* [Supplied passage]:

<<<<

IDEA's refutation of the New Yorker article, once you get past all the minutae, hinges of one key point, really -

Orr never really explains a mechanism by which something that seems irreducebly complex, such as a flagellum, could have been organized in increments. If he did, he would have been able to destroy ID in one fell swoop. So why didn't he? Obviously, because he doesn't know of one.

This is true.

It is also, unfortunately for them, actually the most damning indictment of ID possible.

Orr can't explain a mechanism. To him, this means it bears further investigation.

ID can't explain a mechanism. To IDEA, this means that there must be an intelligence behind it. No need to investigate further. ID rests on the assumption that if something cannot be readily explained, the answer must be a supernatural force. Essentially, if it seems unlikely, fairies must have done it.

>>>>

Stored entries
<<<<

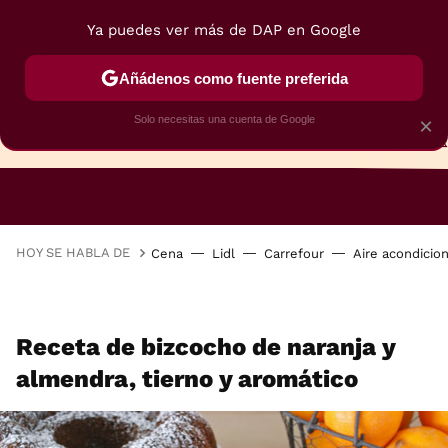
Ya puedes ver más de DAP en Google
Añádenos como fuente preferida
Solo necesitas una cuenta de Google
×
TARTAS
BIZCOCHOS
GALLETAS
HOY SE HABLA DE
Cena
Lidl
Carrefour
Aire acondicio
Receta de bizcocho de naranja y
almendra, tierno y aromático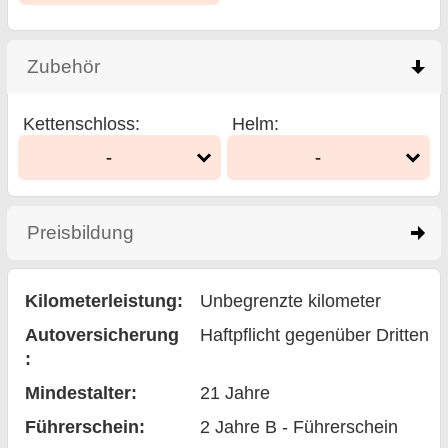
Zubehör
click to collapse contents
Kettenschloss
:
Helm
:
-
-
Preisbildung
click to expand contents
Kilometerleistung:
Unbegrenzte kilometer
Auto­versicherung
Haftpflicht gegenüber Dritten
:
Mindestalter:
21
Jahre
Führerschein:
2 Jahre B - Führerschein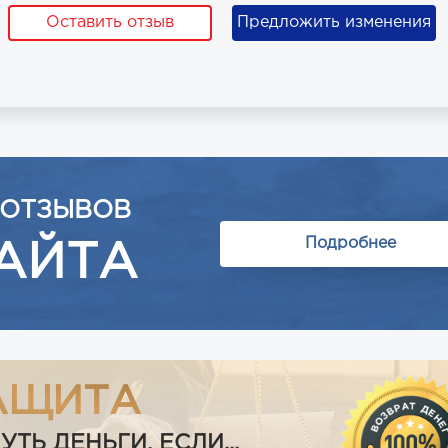
Оставить отзыв
Предложить изменения
 ОТЗЫВОВ
Подробнее
АЙТА
АЩИТА
Ь ДЕНЬГИ, ЕСЛИ...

>>>>

* [Work task]:
Write the next portion of the commentary on IDEA's reply to the New Yorker article, beginning immediately after its final sentence. The entries above were drawn from a separate source.

* [Result for this exercise]:
Good way never to find out anything ever again, really.
posted by kyrademon at 7:09 AM on May 26, 2005


Bevets:

I'm a fleabit peanut monkey
All my friends are junkies
That's not really true

I'm a cold Italian pizza
I could use a lemon squeezer
What you do?

But I've been bit and I've been tossed around
By every she-rat in this town
Have you, babe?

Well, I am just a monkey man
I'm glad you are a monkey woman too

I was bitten by a boar
I was gouged and I was gored
But I pulled on through

Yes, I'm a sack of broken eggs
I always have an unmade bed
Don't you?

Well, I hope we're not too messianic
Or a trifle too satanic
We love to play the blues

Well I am just a monkey man
I'm glad you are a monkey, monkey woman too, babe

I'm a monkey
I'm a monkey
I'm a monkey man
I'm a monkey man
I'm a monkey...


The rest of you:

Wicked Smaaat, as per usual.
posted by Divine_Wino at 7:09 AM on May 26, 2005


And as a sidenote, are there any Christians out here who also support non-ID evolution?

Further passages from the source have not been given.